CPHA Canvax

Nova Scotia Health Authority

Project Title: Nova Scotia’s Enhanced Immunization Access Project
Funding Recipient: Nova Scotia Health Authority
Project Contact: Lori McCracken, Health Protection Managers/Project Lead, Public Health, (lori.mccracken@nshealth.ca)
Project Period: February 1, 2019 – March 31, 2021


About the Project

In Nova Scotia, vaccination coverage of children at two years of age are far below the national targets and there are concerns that, among some populations and geographic areas, coverage rates may be even lower.  Further, inconsistencies in reporting may be affecting the quality of vaccination data in the province.  To increase vaccination coverage rates and address gaps in reporting, this project will establish an accurate baseline of coverage rates at age seven. Data will be used to identify populations and geographic areas with low coverage rates and inform interventions designed to address barriers. This project will also partner with interested First Nations communities that have been identified as having vaccination coverages rates below national targets. Through working with these communities, Nova Scotia Health Authority will better understand barriers to immunization and enhance the opportunity for culturally appropriate vaccination services.

Goal

The overall goal of the project is to increase childhood vaccination coverage rates in Nova Scotia.

Objectives

  1. Obtain accurate estimates of immunization coverage rates at 7 years among children in Nova Scotia using an immunization coverage survey methodology.
  2. Identify areas and/or specific populations with low childhood coverage rates and determine whether low coverage is due to lack of access to immunization services or other barriers.
  3. Identify gaps in data by comparing survey coverage rates with Panorama coverage rates.
  4. Increase immunization coverage rates (goal = 95% coverage) among children in NS through targeted public health interventions informed by the survey.  
  5. Work with identified and interested First Nations communities whose immunization coverage rates at age 7 are below the Provincial targeted coverage rate (95%).  

Outcomes

  • Short Term:
    • To have an accurate assessment of immunization coverage at 7 years among children in Nova Scotia.

    • To create a detailed understanding of low coverage rates in Nova Scotia and identify precisely where access or lack of awareness to vaccination may be the primary driver.
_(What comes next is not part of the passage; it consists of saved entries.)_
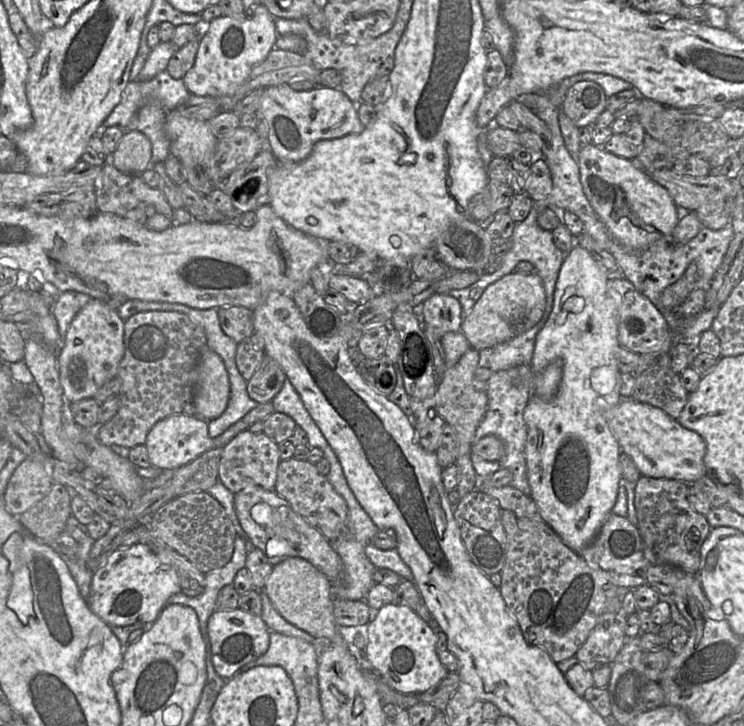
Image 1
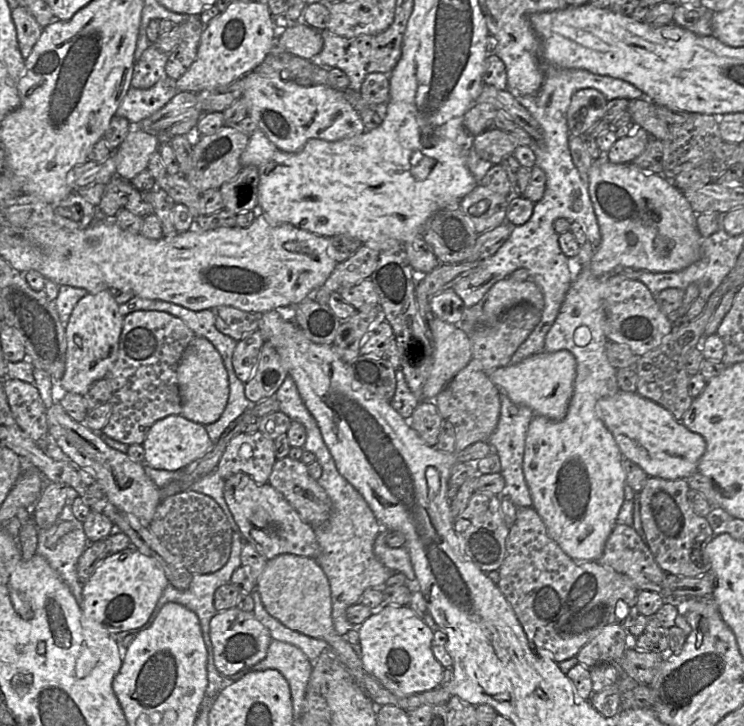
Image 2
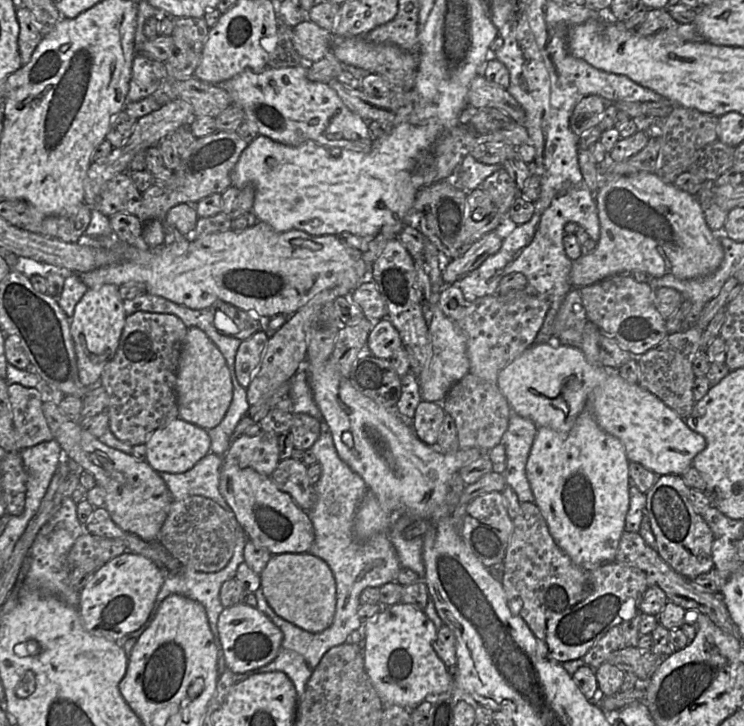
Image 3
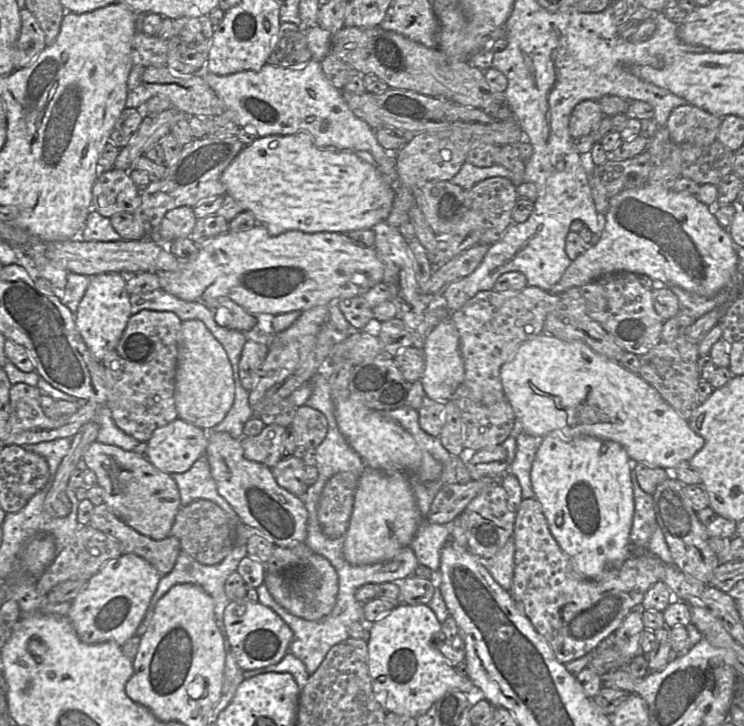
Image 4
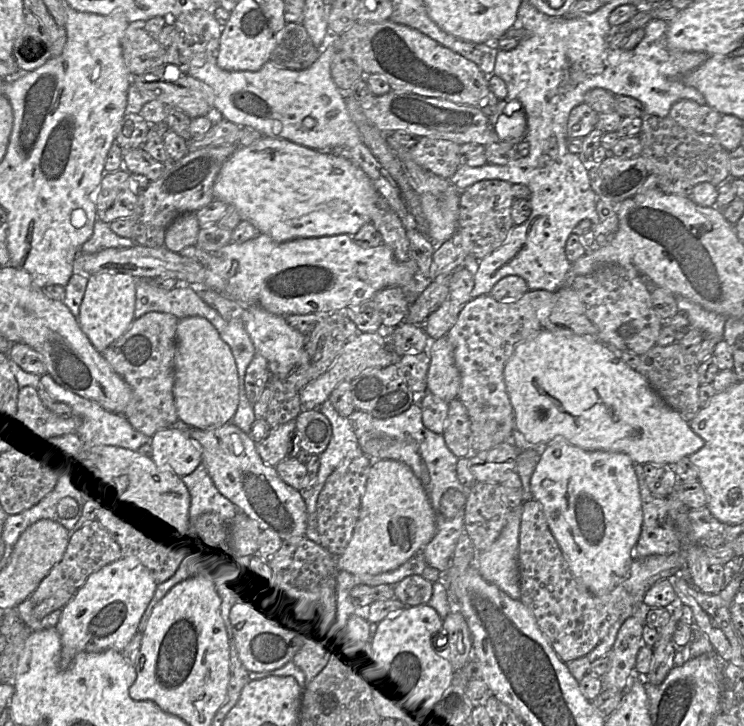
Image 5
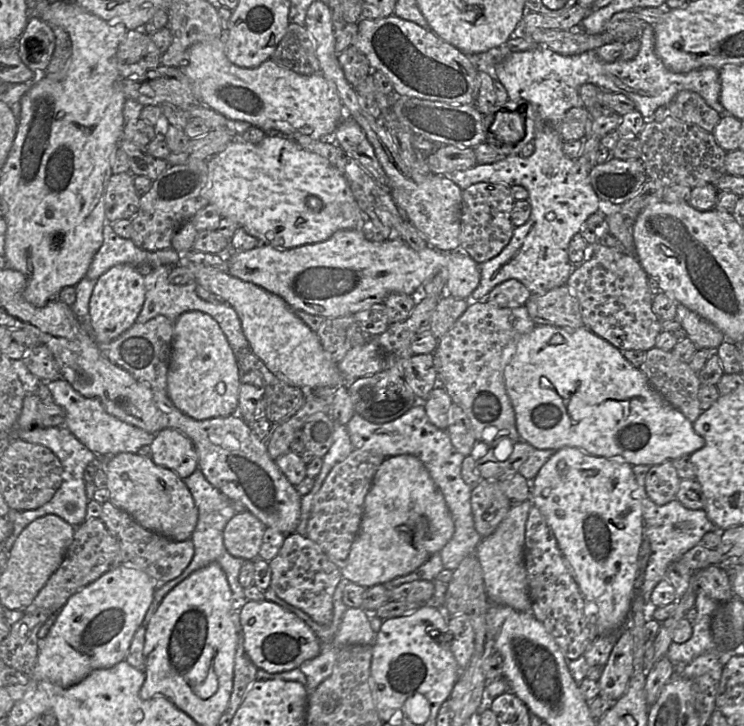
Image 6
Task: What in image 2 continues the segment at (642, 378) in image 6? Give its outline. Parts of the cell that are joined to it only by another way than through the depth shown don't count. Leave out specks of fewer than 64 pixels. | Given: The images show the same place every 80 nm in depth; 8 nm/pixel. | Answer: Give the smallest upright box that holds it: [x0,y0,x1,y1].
[487,350,706,480]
    • To identify schools with lower immunization coverage rates and explore opportunities to collaborate with local schools to promote immunization.

  • Medium Term:
    • To increase immunizer and partner awareness of low coverage rates in the school-aged population.

    • To create targeted interventions to overcome barriers to childhood immunizations and understand the resources required to support these interventions.
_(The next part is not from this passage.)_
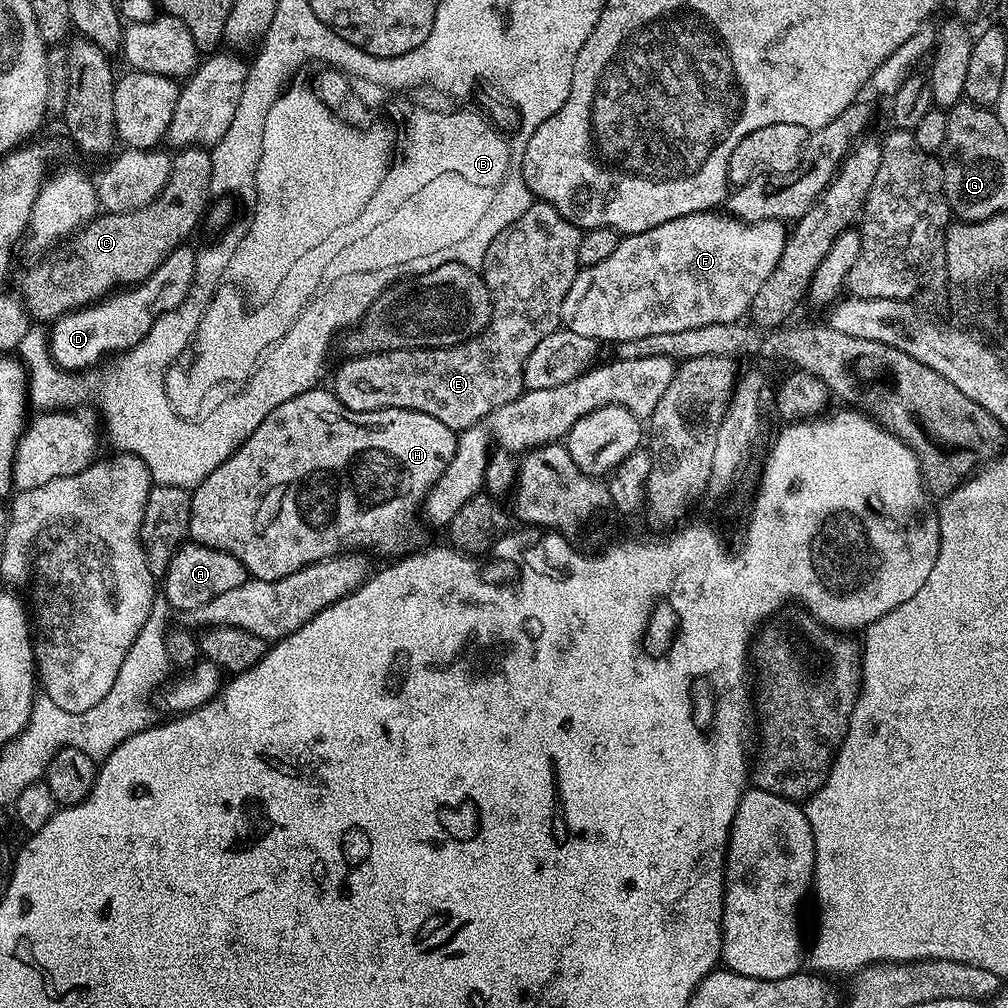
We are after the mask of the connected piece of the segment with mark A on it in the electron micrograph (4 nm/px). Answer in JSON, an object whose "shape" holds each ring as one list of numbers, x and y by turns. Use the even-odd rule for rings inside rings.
{"shape":[[188,542,176,551,170,566,163,574,162,596,169,609,176,611,177,608,181,614,187,614,210,602,210,598,218,598,218,594,227,594,230,590,242,586,249,578,244,563,234,558,234,554,205,544]]}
    • To increase the level of knowledge regarding the importance of immunization in the community, specifically parents of school-aged children.

  • Long Term:
    • To increase immunization coverage among children in Nova Scotia.

    • To have a sustainable plan for:
      -    Immunization coverage assessment
      -    Reduce barriers or gaps to immunization services

    • Influence policy making on immunization service delivery and the provincial immunization surveillance framework

The challenge that the project addresses

Using the Public Health immunization information system, an analysis of immunization coverage at two years of age was performed for birth cohorts from 2006 to 2013.  The analysis revealed: low vaccination coverage rates among the two year old population; variations in coverage by health zone; and challenges with missing data, particularly in one zone.  Although the 2015 Childhood National Immunization Survey reported a higher rate of complete vaccination coverage at age two, Nova Scotia is still well below the target of 95% coverage.

Nova Scotia is the only province in Canada that does not have a regular system for assessing childhood coverage rates on a regular basis. This is due to challenges with accurate reporting of information to public health. Nova Scotia is also experiencing an ever-increasing number of citizens who do not have access to a primary care physician (who normally provide routine childhood vaccinations), which places increasing pressure on public health to provide additional vaccination.

Finally, recent work with a First Nations community has highlighted the need for culturally sensitive practice to improve coverage rates in these communities.


About the Nova Scotia Health Authority

Nova Scotia Health Authority (NSHA) provides health services to Nova Scotians and select specialized services to Maritimers and Atlantic Canadians. It operates hospitals, health centres and community-based programs across the province and its team of health professionals includes employees, doctors, researchers, learners and volunteers who provide the health care or services Nova Scotians need.  NSHA works in partnership with universities, colleges, community groups, schools, governments, foundations and auxiliaries and community health boards.

Nova Scotia Health Authority (NSHA) provides sustainable, safe and high-quality health care that is accessible, people-centered, promotes health and wellness and optimizes the health of all Nova Scotians.  Their mission is to achieve excellence in health, healing, and learning.